Stephen Colbert, meet the heir to your crown as a comedic 'candidate'

A faux Republican from California's nonexistent 54th District, Jack Kimble, is tweeting and blogging his way to becoming this season's leading candidate-for-fun. Stephen Colbert 'ran' for president in 2008.

Move over, Stephen Colbert.

While you’ve been out there entertaining US troops, the sneaky Jack Kimble is poaching on your turf. That would be the “faux” congressional candidate running for reelection in California’s 54th District – the Golden State actually has only 53 congressional districts. He is fast usurping the crown as the best candidate-for-fun in the 2010 election landscape (comedian Stephen Colbert ran for president in 2008). The unidentified prankster is having his fun beneath the big-screen radar, tweeting, blogging, and campaigning from a surprisingly well-appointed site.

The mock Republican has even fooled some mainstream political journalists. Just this week, a Washington Post blogger pounded out a fact-filled reply to a Kimble tweet that had asserted that former President Bush had fought two wars with no cost to the American public. He posted his red-faced correction on Tuesday with some humor noting he was fooled. This is, after all, a “candidate” who, among other things, is promoting corn dogs over funnel cakes as part of his political platform. In another, apparently straight-faced moment, a reporter for The Huffington Post cited "Rep. Jack Kimble (R-Calif.)" in an article about the 14th Amendment, noting the congressman’s opposition to it.

Much like Comedy Central’s Mr. Colbert, who rarely if ever breaks his persona as a blowhard conservative talk show host, “candidate” Kimble is all campaign business with no hint of the real face behind the charade. Some online sleuthing turns up precious little insight other than a possibly legitimate post from Nate Peele’s sister – the guy behind the blogsite, thatsrightnate.com – asserting that Nate Peele and Jack Kimble are one and the same. Maybe yes, maybe no.

Digging out the real identity of the funster probably doesn’t matter as much as the fact that some pretty serious folks were fooled by the satire, says Anne Landman, managing editor of the Center for Media and Democracy (CMD), a watchdog group devoted to sniffing out spin in all its various forms in the national media. The ruse-ster ranked a spot on the CMD’s Weekly Spin newsletter that went out Friday.

“The fact that a very respectable newspaper reporter was taken in by the joke is a good message to all of us that we need to stop and think about what we are consuming and ask questions about what’s behind it,” she says, adding that particularly when it comes to political advertising very little is what it seems to be on the surface. The next step after wondering who’s behind the comedy of Jack Kimble might be to question whose money is behind a political ad knocking one candidate or another, she suggests. “Satire is a good way to train people to look at their politicians a little more critically,” she adds.
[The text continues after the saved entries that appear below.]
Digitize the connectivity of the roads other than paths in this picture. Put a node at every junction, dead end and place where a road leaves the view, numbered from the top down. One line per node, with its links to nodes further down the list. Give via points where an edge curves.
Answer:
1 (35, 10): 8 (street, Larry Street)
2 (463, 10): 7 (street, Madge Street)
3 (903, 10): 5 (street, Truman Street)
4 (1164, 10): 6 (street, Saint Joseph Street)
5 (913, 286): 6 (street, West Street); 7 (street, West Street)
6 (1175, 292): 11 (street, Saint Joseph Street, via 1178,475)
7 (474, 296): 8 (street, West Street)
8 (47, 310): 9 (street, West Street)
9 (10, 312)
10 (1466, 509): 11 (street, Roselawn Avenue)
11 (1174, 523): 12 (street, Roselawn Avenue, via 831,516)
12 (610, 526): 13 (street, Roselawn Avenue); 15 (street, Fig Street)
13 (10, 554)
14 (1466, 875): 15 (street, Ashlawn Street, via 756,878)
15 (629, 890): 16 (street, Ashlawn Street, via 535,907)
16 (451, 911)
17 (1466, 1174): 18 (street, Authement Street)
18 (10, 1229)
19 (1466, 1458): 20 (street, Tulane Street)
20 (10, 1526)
Satire helps us frame the discourse, says Elizabeth Ossoff, director of the New Hampshire Institute of Politics at St. Anselm College in Manchester. “Satire helps point out that the emperor has no clothes,” she says. In a fast-paced news cycle, the ability to see the bigger picture is invaluable not just for journalists, but for everyone, she adds.

“It’s so easy to rush to judgment these days,” she says, but the experience of the Washington Post blogger shows how just a moment of questioning before judging a situation can be very important. “We aren’t taking the time to ask ourselves, ‘what is real and what is not?' ” she says. “Maybe the fun of something like Jack Kimble will nudge us into doing that a bit more.”